Design and construction
- Architect: Meyer-Radon brothers

Los Angeles Historic-Cultural Monument
- Designated: May 18, 2005
- Reference no.: 799

= Chateau des Fleurs =

Historic apartment building in Hollywood, California, U.S.

Chateau des Fleurs is a historic apartment building located at 6626 Franklin Ave. in Hollywood, California. It was declared Los Angeles Historic-Cultural Monument No. 799 in 2025.

==History==
Chateau des Fleurs was designed by the Meyer-Radon brothers for Winifred Raab and built by the John A. Plat Construction Company in 1927. The cost of construction was $500,000 . The location was previously the site of a house that both Jack Conway and Howard Hawks lived in.

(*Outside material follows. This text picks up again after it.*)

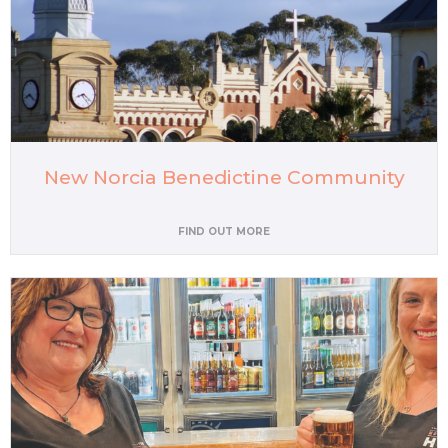
New Norcia Benedictine Community
FIND OUT MORE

The building was declared Los Angeles Historic-Cultural Monument No. 799 on May 18, 2005.

===Notable residents===
Actor Peter Graves's wife lived in the Chateau des Fleurs in the late 1940s and early 1950s. as did many members of the press. Karl Freund resided in the building in 1930, Diana Wynward and Bramwell Fletcher in 1932, and Man Ray lived in the building with Juliet Brower in 1940. Claude Flemming and Feodor Gontzoff also taught singing and music lessons out of their apartments while they lived in the building.

==Architecture and design==
Chateau des Fleurs features a French Norman Revival design. When completed, the building contained fifty apartments, all soundproof and some with fireplaces, as well as a rooftop garden and children’s playground. The building's floors were made of oak and the walls, ceilings, and woodwork was decorated with oil paint.